Craft fairs can be an excellent way to sell your home created items and homegrown produce. They can be attended regularly or periodically, while some craft fairs are held only at special times of the year for seasonal or holiday events. If you find it profitable to sell a craft fairs, it may even be worth developing a a travelling circuit to capture a wider range of fairs.

Ideas of what to sell[edit | edit source]

By way of homegrown produce: You can add value to foods grown by turning them into jams and jellies, flavoured vinegars and syrups, pickles and sauces, and so forth. For the more advanced practitioner, you could make cheeses, olives in brine, smoked meats, and the like.

By way of homemade produce: You can make lots of items using sewing, embroidery, woodwork, metal smithing, paper, repurposing, and so forth.

Choosing fairs[edit | edit source]

You can choose local, regional or national fairs. Each has benefits and drawbacks.

  • Local fairs: You are known or supported by locals, easier to get to (spending less on fuel and travel), might be easier to restock quickly, etc. On the downside, the customer base might be smaller or diminish with frequency of visits, your wares might not get the coverage you'd desire, etc.
  • Regional or national fairs: Larger customer base, new customers, more chances to sell crafts and produce further afield, could be included in regular monthly or annual rounds to different parts of the country, etc. Downsides could include travel and fuel costs, higher site/stall fees possibly, needing to take more stock with you when travelling, etc.
  • Seasonal or holiday fairs: Usually only held at specific times of the year but may be worth putting all of your effort into as they can often return higher amounts for the one occasion. For example, a Christmas craft fair or a summer holiday fair.

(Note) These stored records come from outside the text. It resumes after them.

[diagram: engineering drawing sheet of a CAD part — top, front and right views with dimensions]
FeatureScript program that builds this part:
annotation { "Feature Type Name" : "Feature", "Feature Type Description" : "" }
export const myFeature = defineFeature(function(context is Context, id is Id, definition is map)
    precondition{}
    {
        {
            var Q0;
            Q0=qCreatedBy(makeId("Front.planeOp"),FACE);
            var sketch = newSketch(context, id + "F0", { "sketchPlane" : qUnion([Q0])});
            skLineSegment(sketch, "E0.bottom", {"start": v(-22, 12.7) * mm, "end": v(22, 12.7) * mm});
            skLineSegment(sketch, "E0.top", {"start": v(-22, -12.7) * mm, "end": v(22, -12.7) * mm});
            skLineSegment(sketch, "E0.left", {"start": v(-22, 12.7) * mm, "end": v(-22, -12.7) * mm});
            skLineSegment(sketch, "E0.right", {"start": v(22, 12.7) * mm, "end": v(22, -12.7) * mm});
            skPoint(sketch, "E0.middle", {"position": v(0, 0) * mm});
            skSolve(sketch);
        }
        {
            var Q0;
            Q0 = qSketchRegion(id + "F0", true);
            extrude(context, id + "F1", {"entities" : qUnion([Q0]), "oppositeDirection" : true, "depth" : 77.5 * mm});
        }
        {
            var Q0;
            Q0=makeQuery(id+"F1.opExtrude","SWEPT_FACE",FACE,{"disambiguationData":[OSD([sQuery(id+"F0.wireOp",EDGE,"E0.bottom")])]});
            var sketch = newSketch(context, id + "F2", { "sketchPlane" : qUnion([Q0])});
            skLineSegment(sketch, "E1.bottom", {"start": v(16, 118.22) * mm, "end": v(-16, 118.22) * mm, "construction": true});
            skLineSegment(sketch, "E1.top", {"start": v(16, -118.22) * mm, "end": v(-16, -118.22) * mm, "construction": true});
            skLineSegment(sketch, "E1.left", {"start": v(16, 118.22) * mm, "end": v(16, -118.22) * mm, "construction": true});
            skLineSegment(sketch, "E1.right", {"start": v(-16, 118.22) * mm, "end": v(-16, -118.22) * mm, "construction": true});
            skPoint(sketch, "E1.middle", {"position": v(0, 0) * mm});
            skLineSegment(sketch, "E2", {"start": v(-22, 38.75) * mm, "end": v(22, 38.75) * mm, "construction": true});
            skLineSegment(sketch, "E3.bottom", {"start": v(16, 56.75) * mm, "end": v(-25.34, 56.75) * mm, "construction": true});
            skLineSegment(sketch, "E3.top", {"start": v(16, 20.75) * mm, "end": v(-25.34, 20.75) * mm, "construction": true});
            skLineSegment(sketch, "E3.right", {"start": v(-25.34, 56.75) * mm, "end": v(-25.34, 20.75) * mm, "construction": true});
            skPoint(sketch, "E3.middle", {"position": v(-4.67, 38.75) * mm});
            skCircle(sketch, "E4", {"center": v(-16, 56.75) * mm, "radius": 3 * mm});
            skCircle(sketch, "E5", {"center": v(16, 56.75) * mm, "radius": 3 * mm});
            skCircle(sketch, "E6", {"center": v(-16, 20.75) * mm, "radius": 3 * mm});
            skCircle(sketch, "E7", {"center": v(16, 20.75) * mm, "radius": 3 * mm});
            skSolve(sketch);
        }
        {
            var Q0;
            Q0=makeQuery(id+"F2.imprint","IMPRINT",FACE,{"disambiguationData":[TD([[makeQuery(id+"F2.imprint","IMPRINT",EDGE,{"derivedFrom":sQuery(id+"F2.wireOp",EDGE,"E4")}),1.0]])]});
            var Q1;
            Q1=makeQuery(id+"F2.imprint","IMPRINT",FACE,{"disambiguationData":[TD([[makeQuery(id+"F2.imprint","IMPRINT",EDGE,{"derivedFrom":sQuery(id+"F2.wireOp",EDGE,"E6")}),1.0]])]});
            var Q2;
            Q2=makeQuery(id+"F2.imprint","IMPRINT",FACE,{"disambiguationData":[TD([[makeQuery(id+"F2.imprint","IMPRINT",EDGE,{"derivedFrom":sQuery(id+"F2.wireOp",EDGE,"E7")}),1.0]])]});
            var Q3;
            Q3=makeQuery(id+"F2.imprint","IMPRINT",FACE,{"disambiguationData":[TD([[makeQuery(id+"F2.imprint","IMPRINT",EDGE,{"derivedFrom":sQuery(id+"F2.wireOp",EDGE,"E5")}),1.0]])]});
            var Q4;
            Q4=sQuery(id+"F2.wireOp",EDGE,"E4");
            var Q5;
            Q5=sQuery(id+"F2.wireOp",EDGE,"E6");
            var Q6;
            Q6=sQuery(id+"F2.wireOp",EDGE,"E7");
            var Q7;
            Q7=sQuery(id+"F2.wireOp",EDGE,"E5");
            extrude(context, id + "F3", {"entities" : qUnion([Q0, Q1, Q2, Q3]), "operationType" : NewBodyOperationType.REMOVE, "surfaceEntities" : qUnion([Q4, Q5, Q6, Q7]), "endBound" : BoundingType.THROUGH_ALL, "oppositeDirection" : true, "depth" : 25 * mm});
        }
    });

Getting started[edit | edit source]

Find out about the fair first. Many fairs now have websites with detailed information on what costs are involved for spaces, the types of goods required and the level of quality expected.

Be aware that some fairs are so popular that there are waiting lists to get a place/stall/position. You may need to juggle some casual spots for a time until a vacancy arises or the managers of the fair realize the worth of your stall.

Setting up[edit | edit source]

  • Table, trestle
  • Portable tent/marquee or cover of some sort for wind/rain/sun protection
  • Signage and pricing
  • Covering for table/trestle
  • Hanging space and hangers/pins, etc.

Other considerations:

  • Safety and health (includes food safety if you are selling food crafts; be sure to meet the relevant regulations for your area)
  • Weather damage (wind, rain, hail, etc.; even a gusty breeze can cause damage if unprepared)
  • Theft and accidents (stock loss)

Beyond the fair[edit | edit source]

Consider having an online presence of some sort, such as a Facebook page, a website or some other means of seeing your wares and contacting you. Many people have an expectation of such availability online now, so even if you're not keen on it, get a family member who is competent with this to help out!

Online presence can be really helpful where a customer would like you to customize wares, such as showing them different colours, patterns, fabrics, styles, sizes, etc. of prior projects or current materials. This can speed up exchanges by email or text to finalise a commissioned item.